By James Sherwin-Smith on Friday 15 April 2016
AltFi recently reported on an industry dinner they convened, bringing together senior representatives of various SME finance providers that operate a direct lending model. Growth Street was not eligible to attend given that we operate as a B2B marketplace. Amongst the issues discussed was the topic of APR4SMEs, a campaign started by Growth Street.
The article highlighted that some of the direct lenders in attendance had raised a number of issues with APR, which Growth Street believes is a much needed price metric to bring greater price transparency into the commercial finance industry.
“The subject of APRs – which has been cropping up a lot in the news recently – was raised. The platform bosses identified a number of issues with the usage of APRs.”
We would like to take this opportunity to answer each of the challenges reported in turn, and in a public forum where these points can be discussed in the open, rather than behind the closed doors between parties who, as direct lenders, have arguably vested interests in maintaining opaque pricing.
We have some experience of this, as we have received similar challenges before – for example in the interactions with the Asset Based Finance Association (ABFA) that have been covered on AltFi before. We have robustly defended why APR is needed against the similarly facile arguments and thinly veiled attempts that are used by some to hide their high cost of finance, typically by using complex products (and associated T&Cs) to dupe SMEs into paying a lot more than they anticipate.
For example, in a letter I wrote to Jeff Longhurst, the CEO at the ABFA, I strongly argued the case for APR, and we are releasing today the full text, which you can find at the bottom of this Growth Street blog. In my letter, I respond to Jeff’s initial rationale for dismissing APR with several reasons why he was wrong to do so, and I repeat some of these below.
To be fair to Jeff, he has since revisited his position and planned to raise the issue with ABFA’s Executive Committee on Wednesday this week. We await their response with interest.
“For some of the platforms, there in fact appears to be legal issues with the publication of APRs.”
This was a similar argument to that chosen by Jeff to open his rebuttal: “There would be a technical difficulty with your proposal inasmuch as asset based finance will generally be provided on the basis of debt purchase. In that sense, it is not lending and interest is not charged. So strictly speaking it would be misleading and potentially illegal to use interest rates or APRs.”

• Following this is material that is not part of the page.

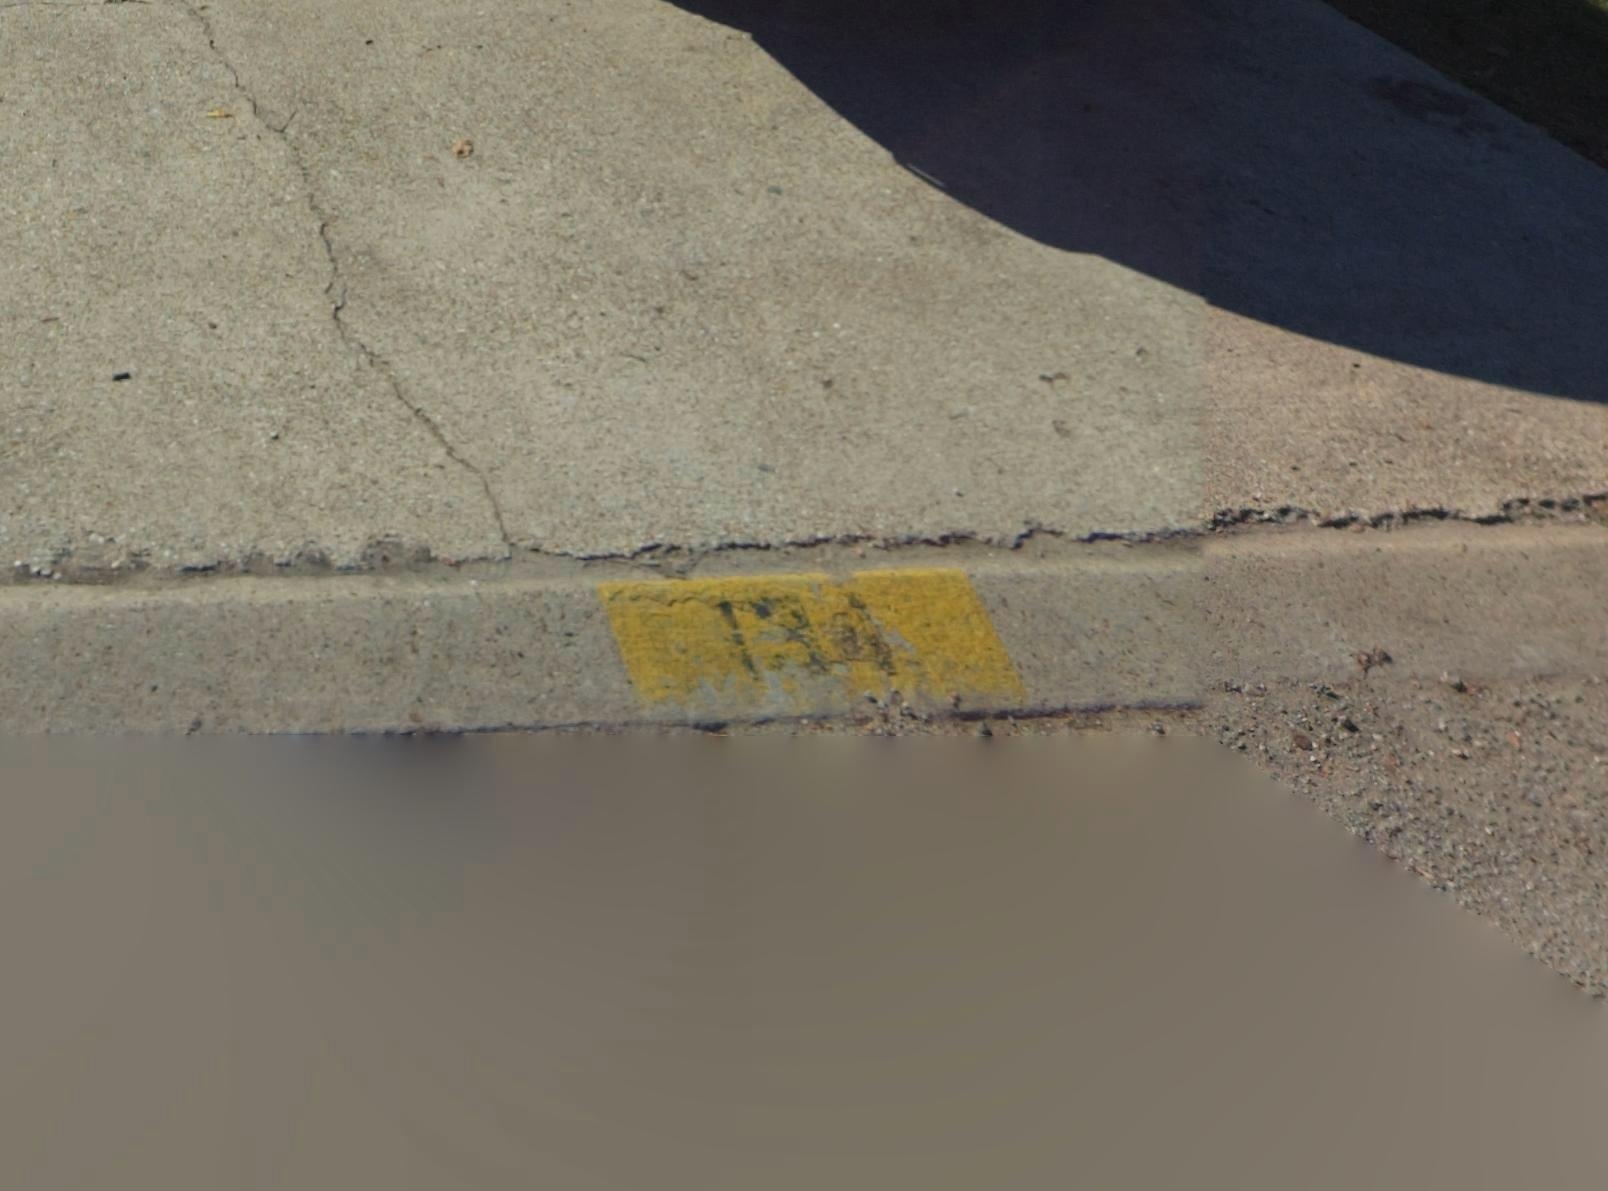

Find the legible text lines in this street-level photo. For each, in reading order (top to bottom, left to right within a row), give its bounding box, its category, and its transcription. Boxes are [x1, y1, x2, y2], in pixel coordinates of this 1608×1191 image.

While we understand and recognise that asset based finance is not legally considered lending at present (a technical loophole in our opinion), we disagree that this technicality obstructs any commercial finance provider (asset based or otherwise) from disclosing APR for several reasons:
This is frankly, utter nonsense, and the type of argument payday lenders have used to defend their exceedingly high interest rates and associated 4 digit APRs. Short term finance can be extremely expensive. That is exactly why APR is needed to signal high costs where they exist and to ensure such arrangements are not entered into lightly.
We find it utterly unacceptable, and an alarming development, for at least one provider in the market to promote their finance product with a message of “no APR.” This is blatantly false, and hiding costs behind semantics. APR includes both interest and fees charged, relative to the amount borrowed, over the course of one year. I am certain the provider concerned is providing finance, and not for free. They will have to pay for the funds they make available to their customers, have operating costs to cover, and will undoubtedly charge a margin on top. To say there is no APR associated with their product is in our eyes, not only misleading, but verging on irresponsible.
“The difficulty of calculating APRs was also pointed out. A number of the lenders that were represented at the dinner specialise in credit facilities, that are drawn down by the customer as and when required – with the cost of funds varying depending on when the customer chooses to draw down and repay the money.”
We heard something similar from ABFA: “Comparison between a single rate or metric like an APR can work for a standard off the shelf product like a credit card or a personal loan. But for a service-oriented facility intended for businesses rather than consumers, there is a risk that one ends up comparing apples with pears.”
Growth Street began the APR4SMEs campaign to ensure all business owners are fully aware of how misleading finance providers can be, and actively consider transparently priced alternatives. We remain concerned that SMEs are being lured by deceptive practices that mask the true cost of finance. We want owners to know what they will pay when making such a key decision for their business, and not be left with a nasty surprise later down the line when it’s too late to unwind.
We urge every business to compare finance costs using the APR calculator on the Growth Street website to see what you are actually paying for business finance across a range of popular finance products and providers. You can also follow the progress of the APR4SMEs campaign online, including the broad the support the campaign has received to date.
Stakeholders from a variety of quarters are beginning to recognise that urgent change is needed in the commercial finance industry. The alternative finance industry to date has been built on a foundation of transparency – I personally hope the days of conversations behind closed doors to protect vested interests are over.